Talimat A » Metin parçasına göre altına dayalı kaldıraçlı işlemlerde azami kaldıraç oranı kaç olarak belirlenmiştir?
Talimat B » Metin parçasında "Destek Menkul Değerler" ile başlayıp "bir düzenleme yapıldı." ile biten bölümü, "foreks" ifadesini "forex" olarak değiştirip yeniden yazınız.

Metin Parçası »
-------

Destek Menkul Değerler AŞ Genel Müdürü Tuna Yılmaz: “Son tebliğ ‘düzen’ odaklı”
Sermaye Piyasası Kurulunun (SPK) kaldıraçlı alım satım (foreks) işlemlerine ilişkin getirdiği yeni düzenleme piyasanın kafasını karıştırdı. Tebliğle, Türk lirası, Amerikan doları ve euronun birbirlerine karşı olan değişim oranlarını esas alan varlıklar ile altına dayalı kaldıraçlı işlemlerde kaldıraç oranı azami 100:1, bunlar dışındaki varlıklarda azami 50:1 olarak belirlendi. Ayrıca, profesyonel yatırımcılar dışında kalan ve düşük miktarlarla işlem yapan yatırımcıların risklerini sınırlamak amacıyla hesap açılışı sırasında başlangıç teminat tutarı 20 bin lira veya muadili döviz tutarının altında olan müşteriler için belirlenen kaldıraç oranlarının yarısının uygulanması esası getirildi. Tebliğde nakit çekilmesi halinde kaldıraç oranının yarıya düşürülmesine ilişkin de bir düzenleme yapıldı.

-------

Sağlanan Veriler »
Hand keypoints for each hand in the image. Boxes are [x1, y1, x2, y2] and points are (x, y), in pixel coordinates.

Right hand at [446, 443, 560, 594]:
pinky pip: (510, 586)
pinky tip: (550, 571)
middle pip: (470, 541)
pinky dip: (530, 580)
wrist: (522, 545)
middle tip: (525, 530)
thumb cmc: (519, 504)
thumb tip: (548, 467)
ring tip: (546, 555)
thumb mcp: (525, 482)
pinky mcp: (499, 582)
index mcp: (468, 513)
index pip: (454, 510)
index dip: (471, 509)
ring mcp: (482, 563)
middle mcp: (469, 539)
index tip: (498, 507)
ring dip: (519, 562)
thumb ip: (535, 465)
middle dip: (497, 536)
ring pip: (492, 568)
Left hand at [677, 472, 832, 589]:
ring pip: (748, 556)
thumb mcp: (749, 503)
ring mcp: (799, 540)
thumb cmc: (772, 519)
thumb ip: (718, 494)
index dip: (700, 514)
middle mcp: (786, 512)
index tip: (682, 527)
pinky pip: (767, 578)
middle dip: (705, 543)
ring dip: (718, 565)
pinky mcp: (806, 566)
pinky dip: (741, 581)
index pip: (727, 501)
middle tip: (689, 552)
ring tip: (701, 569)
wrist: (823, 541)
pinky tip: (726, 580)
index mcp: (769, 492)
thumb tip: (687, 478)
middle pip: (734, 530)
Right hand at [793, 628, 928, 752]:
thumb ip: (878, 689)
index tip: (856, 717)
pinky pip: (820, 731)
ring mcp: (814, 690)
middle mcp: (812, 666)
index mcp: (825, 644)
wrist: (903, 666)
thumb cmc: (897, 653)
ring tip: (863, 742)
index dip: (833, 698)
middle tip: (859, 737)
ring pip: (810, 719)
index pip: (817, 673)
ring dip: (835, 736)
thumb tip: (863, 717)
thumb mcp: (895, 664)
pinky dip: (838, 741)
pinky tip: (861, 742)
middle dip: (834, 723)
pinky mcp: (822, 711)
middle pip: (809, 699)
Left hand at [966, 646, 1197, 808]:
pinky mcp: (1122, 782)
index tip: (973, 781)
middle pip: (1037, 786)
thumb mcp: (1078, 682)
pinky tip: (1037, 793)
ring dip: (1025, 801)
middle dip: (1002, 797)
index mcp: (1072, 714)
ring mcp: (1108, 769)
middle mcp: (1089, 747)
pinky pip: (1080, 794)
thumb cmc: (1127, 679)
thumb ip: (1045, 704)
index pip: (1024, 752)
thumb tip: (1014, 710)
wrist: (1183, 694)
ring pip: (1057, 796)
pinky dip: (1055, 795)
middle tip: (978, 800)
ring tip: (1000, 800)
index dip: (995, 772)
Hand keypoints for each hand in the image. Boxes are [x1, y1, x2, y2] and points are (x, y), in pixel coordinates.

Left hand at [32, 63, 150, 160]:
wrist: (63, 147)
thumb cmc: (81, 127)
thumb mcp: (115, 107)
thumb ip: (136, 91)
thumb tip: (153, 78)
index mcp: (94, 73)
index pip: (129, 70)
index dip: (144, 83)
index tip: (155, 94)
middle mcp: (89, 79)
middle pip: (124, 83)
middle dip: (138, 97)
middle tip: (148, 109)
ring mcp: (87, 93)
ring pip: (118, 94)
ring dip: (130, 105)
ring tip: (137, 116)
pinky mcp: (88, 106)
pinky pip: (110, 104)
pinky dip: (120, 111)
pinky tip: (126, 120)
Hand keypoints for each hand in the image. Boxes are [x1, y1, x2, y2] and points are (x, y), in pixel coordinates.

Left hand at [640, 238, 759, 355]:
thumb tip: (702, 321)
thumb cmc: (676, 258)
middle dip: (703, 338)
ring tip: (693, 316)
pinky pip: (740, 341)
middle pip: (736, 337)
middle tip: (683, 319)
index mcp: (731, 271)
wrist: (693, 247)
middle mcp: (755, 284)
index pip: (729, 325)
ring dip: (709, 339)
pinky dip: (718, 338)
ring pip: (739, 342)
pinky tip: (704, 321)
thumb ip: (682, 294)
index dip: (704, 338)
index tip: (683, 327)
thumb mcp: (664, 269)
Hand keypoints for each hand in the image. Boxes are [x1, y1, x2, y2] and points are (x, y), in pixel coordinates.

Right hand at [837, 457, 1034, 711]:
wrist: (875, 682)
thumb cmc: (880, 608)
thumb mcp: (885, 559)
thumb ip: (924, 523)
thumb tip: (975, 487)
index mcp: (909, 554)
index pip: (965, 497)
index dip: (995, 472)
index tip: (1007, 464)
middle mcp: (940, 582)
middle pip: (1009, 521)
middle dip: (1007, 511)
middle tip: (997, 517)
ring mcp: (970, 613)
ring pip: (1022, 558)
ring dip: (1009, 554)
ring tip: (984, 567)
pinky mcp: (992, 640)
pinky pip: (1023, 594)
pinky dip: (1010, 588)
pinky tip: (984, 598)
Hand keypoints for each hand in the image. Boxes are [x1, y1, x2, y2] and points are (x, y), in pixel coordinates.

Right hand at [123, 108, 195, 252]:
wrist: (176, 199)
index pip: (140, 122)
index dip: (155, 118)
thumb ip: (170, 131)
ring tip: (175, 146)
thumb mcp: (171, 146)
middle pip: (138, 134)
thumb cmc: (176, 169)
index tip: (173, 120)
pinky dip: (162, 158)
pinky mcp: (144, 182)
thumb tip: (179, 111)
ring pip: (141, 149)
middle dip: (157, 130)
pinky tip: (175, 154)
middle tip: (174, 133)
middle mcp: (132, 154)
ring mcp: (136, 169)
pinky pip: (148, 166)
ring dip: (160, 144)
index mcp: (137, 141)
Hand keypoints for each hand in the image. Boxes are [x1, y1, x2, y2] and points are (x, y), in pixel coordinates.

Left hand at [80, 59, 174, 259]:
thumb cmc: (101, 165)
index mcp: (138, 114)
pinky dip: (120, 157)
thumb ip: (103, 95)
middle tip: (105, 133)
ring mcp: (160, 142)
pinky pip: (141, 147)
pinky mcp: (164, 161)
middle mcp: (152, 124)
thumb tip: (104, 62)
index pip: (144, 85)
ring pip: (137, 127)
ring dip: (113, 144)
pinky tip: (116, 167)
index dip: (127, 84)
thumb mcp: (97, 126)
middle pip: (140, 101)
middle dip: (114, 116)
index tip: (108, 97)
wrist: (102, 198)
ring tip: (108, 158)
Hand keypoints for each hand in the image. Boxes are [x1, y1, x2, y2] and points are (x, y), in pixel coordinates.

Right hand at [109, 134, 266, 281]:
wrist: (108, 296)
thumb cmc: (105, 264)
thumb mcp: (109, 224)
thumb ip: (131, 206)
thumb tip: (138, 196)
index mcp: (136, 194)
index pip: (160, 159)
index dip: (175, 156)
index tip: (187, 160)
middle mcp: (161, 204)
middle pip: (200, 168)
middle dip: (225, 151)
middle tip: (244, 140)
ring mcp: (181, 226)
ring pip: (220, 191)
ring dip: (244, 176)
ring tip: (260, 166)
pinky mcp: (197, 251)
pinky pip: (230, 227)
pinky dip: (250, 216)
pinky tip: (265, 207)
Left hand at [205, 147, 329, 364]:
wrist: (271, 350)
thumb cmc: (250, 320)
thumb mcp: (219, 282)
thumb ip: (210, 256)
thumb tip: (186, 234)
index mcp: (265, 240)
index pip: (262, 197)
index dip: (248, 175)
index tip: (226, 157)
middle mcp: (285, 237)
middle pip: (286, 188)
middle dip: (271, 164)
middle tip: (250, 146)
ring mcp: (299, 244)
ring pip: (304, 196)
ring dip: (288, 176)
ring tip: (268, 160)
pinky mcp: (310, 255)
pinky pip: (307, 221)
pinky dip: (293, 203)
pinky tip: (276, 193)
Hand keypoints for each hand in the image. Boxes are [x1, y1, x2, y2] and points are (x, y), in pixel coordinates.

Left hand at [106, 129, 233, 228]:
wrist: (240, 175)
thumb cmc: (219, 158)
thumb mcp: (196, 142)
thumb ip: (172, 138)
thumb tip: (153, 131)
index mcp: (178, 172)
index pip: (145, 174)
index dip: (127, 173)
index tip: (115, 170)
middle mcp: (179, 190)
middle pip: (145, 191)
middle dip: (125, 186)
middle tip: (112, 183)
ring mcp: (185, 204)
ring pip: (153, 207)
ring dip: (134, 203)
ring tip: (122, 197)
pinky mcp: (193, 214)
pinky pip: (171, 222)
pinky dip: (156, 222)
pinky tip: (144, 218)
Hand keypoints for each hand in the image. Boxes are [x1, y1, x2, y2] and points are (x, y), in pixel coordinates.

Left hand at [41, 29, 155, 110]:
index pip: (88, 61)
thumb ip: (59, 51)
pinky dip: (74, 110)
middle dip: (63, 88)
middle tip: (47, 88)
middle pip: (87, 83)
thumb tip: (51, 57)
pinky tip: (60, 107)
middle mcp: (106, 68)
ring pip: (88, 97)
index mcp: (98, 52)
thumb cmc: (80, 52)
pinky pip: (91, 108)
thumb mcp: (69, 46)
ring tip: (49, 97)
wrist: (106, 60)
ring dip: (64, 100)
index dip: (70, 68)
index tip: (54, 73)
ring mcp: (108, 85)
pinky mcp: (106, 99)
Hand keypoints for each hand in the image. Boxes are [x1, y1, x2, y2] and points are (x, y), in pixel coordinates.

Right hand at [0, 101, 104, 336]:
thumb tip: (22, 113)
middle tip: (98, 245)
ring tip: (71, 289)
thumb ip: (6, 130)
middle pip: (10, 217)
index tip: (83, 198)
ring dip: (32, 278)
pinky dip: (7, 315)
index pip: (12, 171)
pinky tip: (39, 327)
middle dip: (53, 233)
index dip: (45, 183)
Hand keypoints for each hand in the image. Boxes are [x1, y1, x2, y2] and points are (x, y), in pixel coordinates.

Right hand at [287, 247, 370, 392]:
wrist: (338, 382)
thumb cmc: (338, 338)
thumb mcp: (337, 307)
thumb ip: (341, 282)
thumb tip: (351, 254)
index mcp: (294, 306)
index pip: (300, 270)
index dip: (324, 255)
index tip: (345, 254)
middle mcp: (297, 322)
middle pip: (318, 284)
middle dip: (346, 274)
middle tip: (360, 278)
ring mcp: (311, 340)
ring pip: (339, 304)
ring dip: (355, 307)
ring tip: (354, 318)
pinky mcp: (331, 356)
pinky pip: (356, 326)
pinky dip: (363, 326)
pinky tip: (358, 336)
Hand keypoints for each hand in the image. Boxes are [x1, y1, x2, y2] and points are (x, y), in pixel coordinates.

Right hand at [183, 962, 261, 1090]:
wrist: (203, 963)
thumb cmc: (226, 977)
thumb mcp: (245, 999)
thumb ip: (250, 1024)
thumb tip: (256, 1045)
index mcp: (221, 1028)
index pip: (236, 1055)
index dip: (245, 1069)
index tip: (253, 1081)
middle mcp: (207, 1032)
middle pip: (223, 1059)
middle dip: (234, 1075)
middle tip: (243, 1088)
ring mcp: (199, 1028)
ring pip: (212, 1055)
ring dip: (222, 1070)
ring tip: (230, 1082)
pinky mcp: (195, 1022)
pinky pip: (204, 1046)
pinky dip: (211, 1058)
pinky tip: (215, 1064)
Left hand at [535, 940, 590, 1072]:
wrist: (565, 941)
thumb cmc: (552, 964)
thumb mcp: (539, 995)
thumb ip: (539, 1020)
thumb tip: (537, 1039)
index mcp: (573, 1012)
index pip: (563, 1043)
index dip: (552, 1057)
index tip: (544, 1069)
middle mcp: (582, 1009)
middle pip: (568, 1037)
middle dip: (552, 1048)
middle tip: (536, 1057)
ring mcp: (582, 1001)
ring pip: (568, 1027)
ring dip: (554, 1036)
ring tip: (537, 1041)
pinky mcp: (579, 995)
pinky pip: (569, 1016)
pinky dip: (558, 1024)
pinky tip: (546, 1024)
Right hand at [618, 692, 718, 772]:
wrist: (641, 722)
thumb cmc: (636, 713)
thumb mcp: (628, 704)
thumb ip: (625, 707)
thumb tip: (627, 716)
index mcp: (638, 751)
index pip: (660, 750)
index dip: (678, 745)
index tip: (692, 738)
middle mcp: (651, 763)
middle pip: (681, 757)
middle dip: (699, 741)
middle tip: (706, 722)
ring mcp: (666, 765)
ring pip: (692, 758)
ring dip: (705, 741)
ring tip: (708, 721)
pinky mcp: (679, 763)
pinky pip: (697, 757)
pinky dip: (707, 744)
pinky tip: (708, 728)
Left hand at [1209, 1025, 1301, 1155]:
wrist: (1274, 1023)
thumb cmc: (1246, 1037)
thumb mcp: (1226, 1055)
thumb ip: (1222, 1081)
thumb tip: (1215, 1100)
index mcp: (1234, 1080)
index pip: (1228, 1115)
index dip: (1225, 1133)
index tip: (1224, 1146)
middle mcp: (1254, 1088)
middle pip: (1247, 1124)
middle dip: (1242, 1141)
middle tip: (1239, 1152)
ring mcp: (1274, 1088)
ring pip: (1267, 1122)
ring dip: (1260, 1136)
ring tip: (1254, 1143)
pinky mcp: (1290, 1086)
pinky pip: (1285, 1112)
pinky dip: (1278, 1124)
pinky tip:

-------

Görev Yanıtı A » Altına dayalı kaldıraçlı işlemlerde azami kaldıraç oranı 100:1 olarak belirlenmiştir.

Görev Yanıtı B »
Destek Menkul Değerler AŞ Genel Müdürü Tuna Yılmaz: “Son tebliğ ‘düzen’ odaklı”
Sermaye Piyasası Kurulunun (SPK) kaldıraçlı alım satım (forex) işlemlerine ilişkin getirdiği yeni düzenleme piyasanın kafasını karıştırdı. Tebliğle, Türk lirası, Amerikan doları ve euronun birbirlerine karşı olan değişim oranlarını esas alan varlıklar ile altına dayalı kaldıraçlı işlemlerde kaldıraç oranı azami 100:1, bunlar dışındaki varlıklarda azami 50:1 olarak belirlendi. Ayrıca, profesyonel yatırımcılar dışında kalan ve düşük miktarlarla işlem yapan yatırımcıların risklerini sınırlamak amacıyla hesap açılışı sırasında başlangıç teminat tutarı 20 bin lira veya muadili döviz tutarının altında olan müşteriler için belirlenen kaldıraç oranlarının yarısının uygulanması esası getirildi. Tebliğde nakit çekilmesi halinde kaldıraç oranının yarıya düşürülmesine ilişkin de bir düzenleme yapıldı.